**WHAT IS NEEDED:**
Read the records beneath this task and copy every line that contains the string "Estimated".

(Data records)
┄┄┄┄┄┄
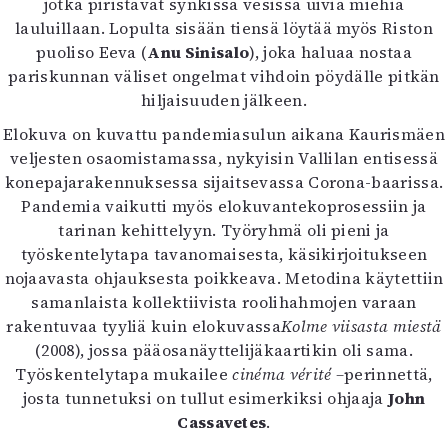
jotka piristävät synkissä vesissä uivia miehiä
lauluillaan. Lopulta sisään tiensä löytää myös Riston
puoliso Eeva (
Anu Sinisalo
), joka haluaa nostaa
pariskunnan väliset ongelmat vihdoin pöydälle pitkän
hiljaisuuden jälkeen.
Elokuva on kuvattu pandemiasulun aikana Kaurismäen
veljesten osaomistamassa, nykyisin Vallilan entisessä
konepajarakennuksessa sijaitsevassa Corona-baarissa.
Pandemia vaikutti myös elokuvantekoprosessiin ja
tarinan kehittelyyn. Työryhmä oli pieni ja
työskentelytapa tavanomaisesta, käsikirjoitukseen
nojaavasta ohjauksesta poikkeava. Metodina käytettiin
samanlaista kollektiivista roolihahmojen varaan
rakentuvaa tyyliä kuin elokuvassa
Kolme viisasta miestä
(2008), jossa pääosanäyttelijäkaartikin oli sama.
Työskentelytapa mukailee
cinéma vérité –
perinnettä,
josta tunnetuksi on tullut esimerkiksi ohjaaja
John
Cassavetes
.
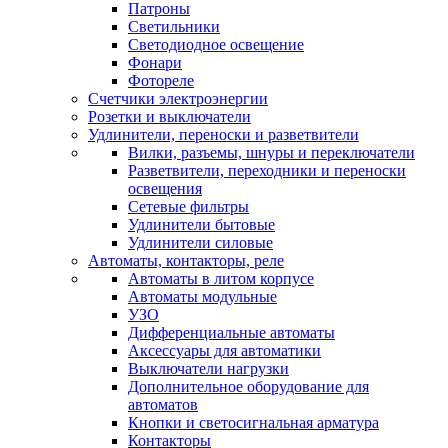
Патроны
Светильники
Светодиодное освещение
Фонари
Фотореле
Счетчики электроэнергии
Розетки и выключатели
Удлинители, переноски и разветвители
Вилки, разъемы, шнуры и переключатели
Разветвители, переходники и переноски
освещения
Сетевые фильтры
Удлинители бытовые
Удлинители силовые
Автоматы, контакторы, реле
Автоматы в литом корпусе
Автоматы модульные
УЗО
Дифференциальные автоматы
Аксессуары для автоматики
Выключатели нагрузки
Дополнительное оборудование для
автоматов
Кнопки и светосигнальная арматура
Контакторы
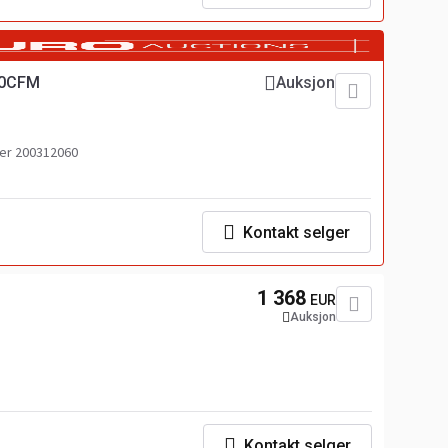
80CFM
Auksjon
r 200312060
Kontakt selger
1 368
EUR
Auksjon
Kontakt selger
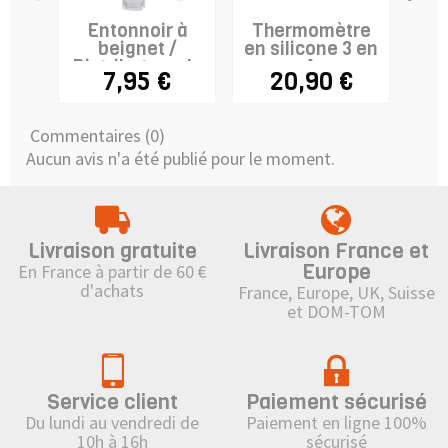
Entonnoir à
Thermomètre
M
beignet /
en silicone 3 en
Distributeur de
1
7,95 €
20,90 €
pâte...
Commentaires (0)
Aucun avis n'a été publié pour le moment.
Livraison gratuite
Livraison France et
Europe
En France à partir de 60 €
d'achats
France, Europe, UK, Suisse
et DOM-TOM
Service client
Paiement sécurisé
Du lundi au vendredi de
Paiement en ligne 100%
10h à 16h
sécurisé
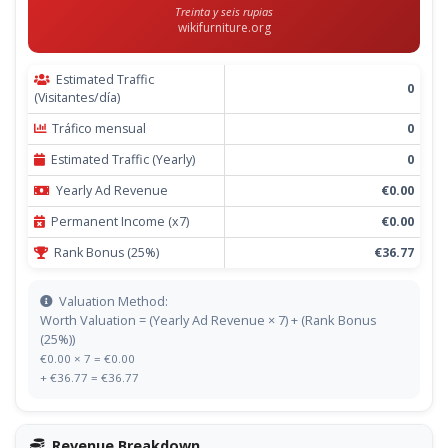
Treinta y seis rupias
wikifurniture.org
Estimated Traffic
0
(Visitantes/día)
Tráfico mensual
0
Estimated Traffic (Yearly)
0
Yearly Ad Revenue
€0.00
Permanent Income (x7)
€0.00
Rank Bonus (25%)
€36.77
Valuation Method:
Worth Valuation = (Yearly Ad Revenue × 7) + (Rank Bonus
(25%))
€0.00 × 7 = €0.00
+ €36.77 = €36.77
Revenue Breakdown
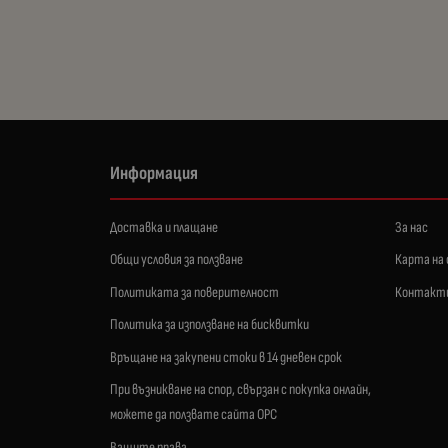
Информация
Доставка и плащане
За нас
Общи условия за ползване
Карта на
Политиката за поверителност
Контакт
Политика за използване на бисквитки
Връщане на закупени стоки в 14 дневен срок
При възникване на спор, свързан с покупка онлайн,
можете да ползвате сайта ОРС
Вашите права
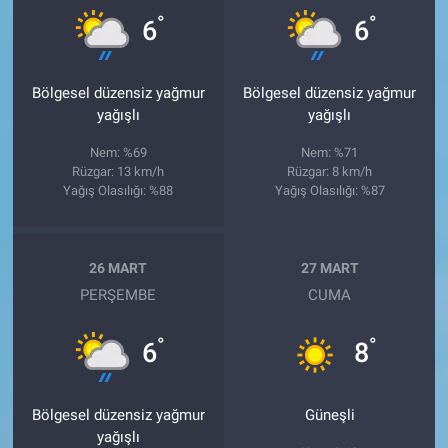
°
°
6
6
Bölgesel düzensiz yağmur
Bölgesel düzensiz yağmur
yağışlı
yağışlı
Nem: %69
Nem: %71
Rüzgar: 13 km/h
Rüzgar: 8 km/h
Yağış Olasılığı: %88
Yağış Olasılığı: %87
26 MART
27 MART
PERŞEMBE
CUMA
°
°
6
8
Bölgesel düzensiz yağmur
Güneşli
yağışlı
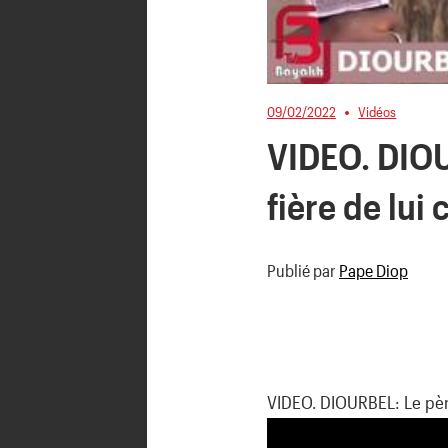
09/02/2022
Vidéos
VIDEO. DIOU
fière de lui
Publié par
Pape Diop
VIDEO. DIOURBEL: Le père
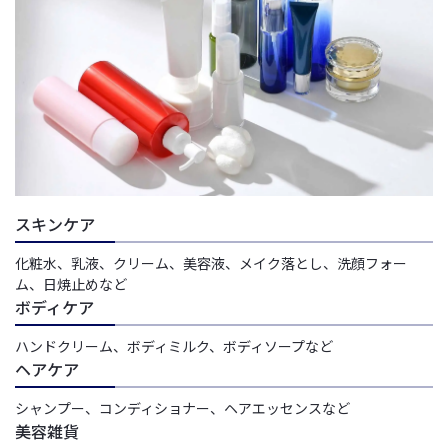
スキンケア
化粧水、乳液、クリーム、美容液、メイク落とし、洗顔フォー
ム、日焼止めなど
ボディケア
ハンドクリーム、ボディミルク、ボディソープなど
ヘアケア
シャンプー、コンディショナー、ヘアエッセンスなど
美容雑貨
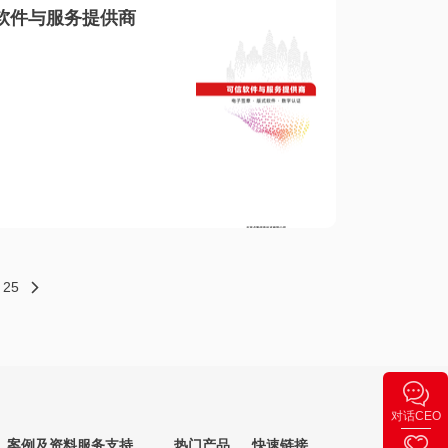
软件与服务提供商
25
对话CEO
案例及资料
服务支持
热门产品
快速链接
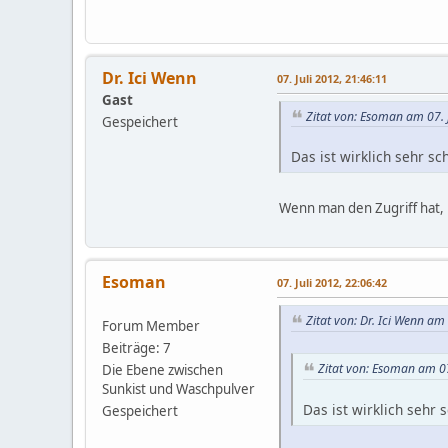
Dr. Ici Wenn
07. Juli 2012, 21:46:11
Gast
Zitat von: Esoman am 07. 
Gespeichert
Das ist wirklich sehr s
Wenn man den Zugriff hat, i
Esoman
07. Juli 2012, 22:06:42
Zitat von: Dr. Ici Wenn am
Forum Member
Beiträge: 7
Zitat von: Esoman am 07
Die Ebene zwischen
Sunkist und Waschpulver
Das ist wirklich sehr
Gespeichert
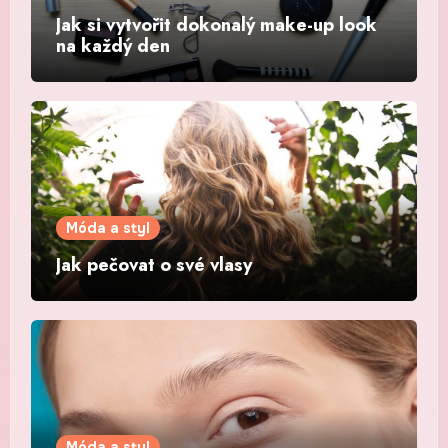
Jak si vytvořit dokonalý make-up look
na každý den
Móda a styl
Jak pečovat o své vlasy
Móda a styl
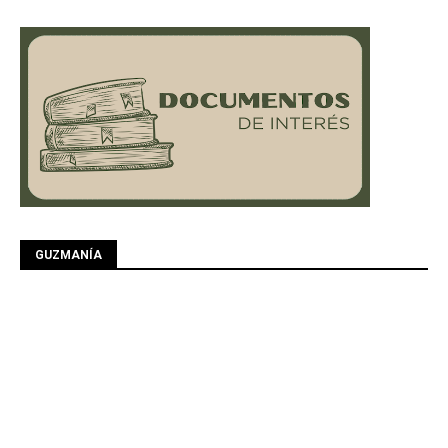
GUZMANÍA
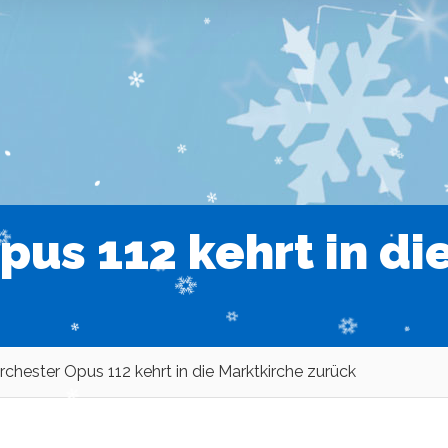
pus 112 kehrt in di
chester Opus 112 kehrt in die Marktkirche zurück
┄┄┄┄┄┄
**SOLUTION TO THIS PROBLEM:**
Estimated Traffic
Estimated Traffic (Yearly)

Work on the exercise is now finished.